Article -
○ ○ ○ ○ ○ ○ ○

Hints on proving theorems in Twelf, continued
Andrew W. Appel
February 2000
12. Equality and congruence
The "eq" predicate is defined in coreTCB/coredefs.elf, and rules for
equality are in core/basiclem.elf. The key definitions and rules are:
eq: tm T -> tm T -> form = ...
refl: pf (eq X X) = ...
symm: pf (eq X Y) -> pf (eq Y X) = ...
congr : {H: tm T -> tm form} pf (eq X Z) -> pf (H Z) -> pf (H X) = ...
The refl rule says that anything is equal to itself.
The symm rule says that equality is symmetric: if A=B then B=A.
The congr rule says that for any proof of H(Z), where X=Z, we can
construct a proof of H(X). For example:
lemma10: pf (eq A (plus B C)) -> pf (eq D (plus B C)) -> pf (eq A D) =
[p1: pf (eq A (plus B C))]
[p2: pf (eq D (plus B C))]
hole (eq A D).

○ ○ ○ ○ ○ ○ ○

Information shown -
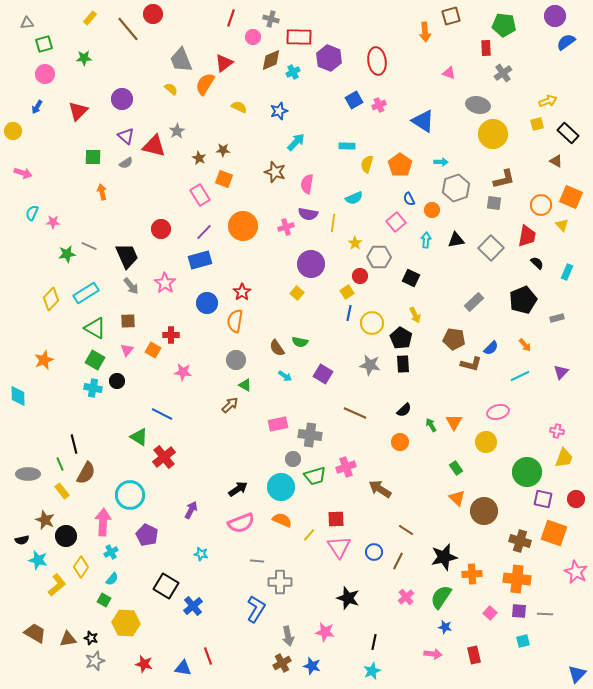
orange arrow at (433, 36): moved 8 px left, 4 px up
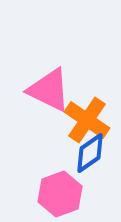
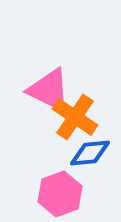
orange cross: moved 12 px left, 3 px up
blue diamond: rotated 30 degrees clockwise
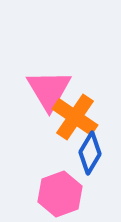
pink triangle: rotated 33 degrees clockwise
blue diamond: rotated 54 degrees counterclockwise
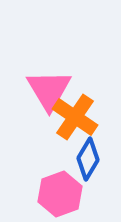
blue diamond: moved 2 px left, 6 px down
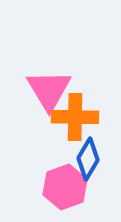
orange cross: rotated 33 degrees counterclockwise
pink hexagon: moved 5 px right, 7 px up
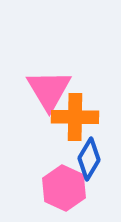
blue diamond: moved 1 px right
pink hexagon: moved 1 px left, 1 px down; rotated 15 degrees counterclockwise
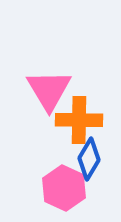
orange cross: moved 4 px right, 3 px down
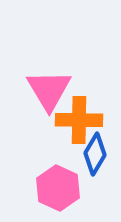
blue diamond: moved 6 px right, 5 px up
pink hexagon: moved 6 px left
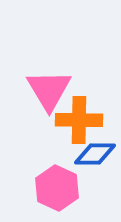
blue diamond: rotated 60 degrees clockwise
pink hexagon: moved 1 px left
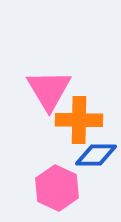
blue diamond: moved 1 px right, 1 px down
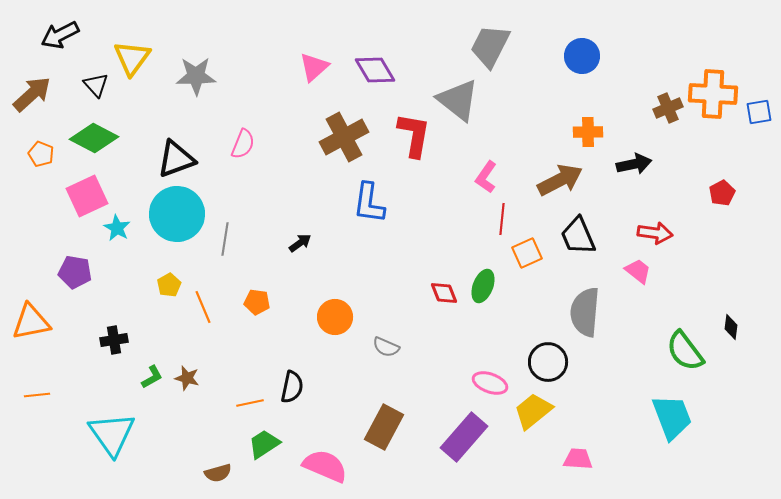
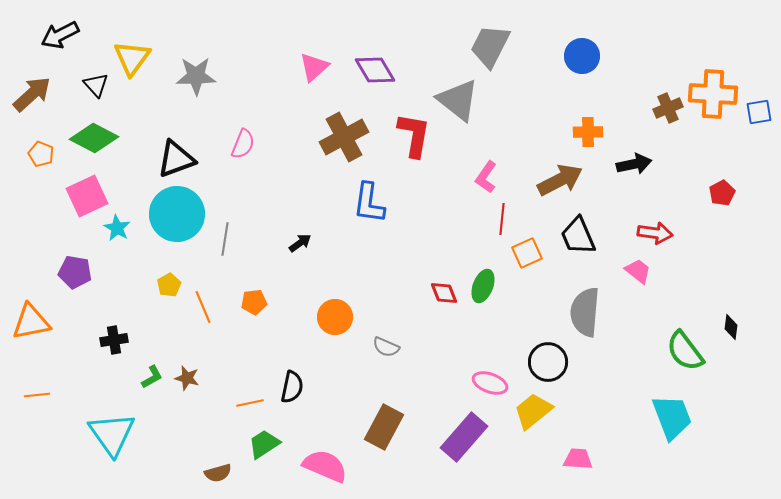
orange pentagon at (257, 302): moved 3 px left; rotated 15 degrees counterclockwise
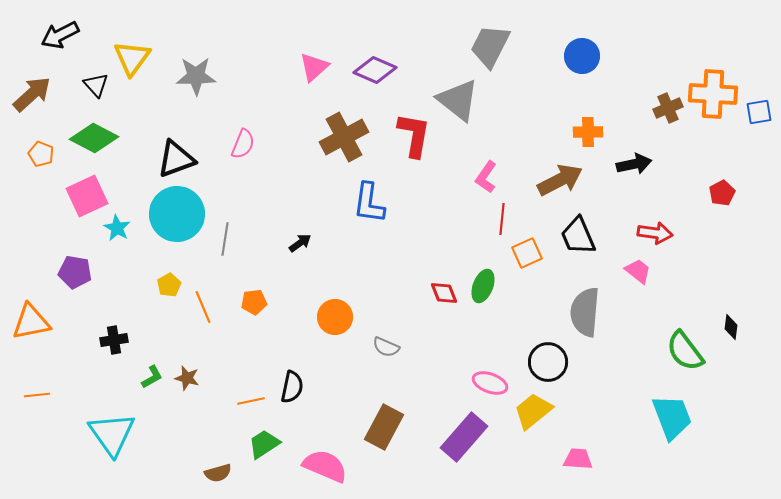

○ ○ ○ ○ ○ ○ ○

What to produce -
Write out the notes on equality and congruence in Twelf word for word, from the title line through the final line.

Answer to the task -
Hints on proving theorems in Twelf, continued
Andrew W. Appel
February 2000
12. Equality and congruence
The "eq" predicate is defined in coreTCB/coredefs.elf, and rules for
equality are in core/basiclem.elf. The key definitions and rules are:
eq: tm T -> tm T -> form = ...
refl: pf (eq X X) = ...
symm: pf (eq X Y) -> pf (eq Y X) = ...
congr : {H: tm T -> tm form} pf (eq X Z) -> pf (H Z) -> pf (H X) = ...
The refl rule says that anything is equal to itself.
The symm rule says that equality is symmetric: if A=B then B=A.
The congr rule says that for any proof of H(Z), where X=Z, we can
construct a proof of H(X). For example:
lemma10: pf (eq A (plus B C)) -> pf (eq D (plus B C)) -> pf (eq A D) =
[p1: pf (eq A (plus B C))]
[p2: pf (eq D (plus B C))]
hole (eq A D).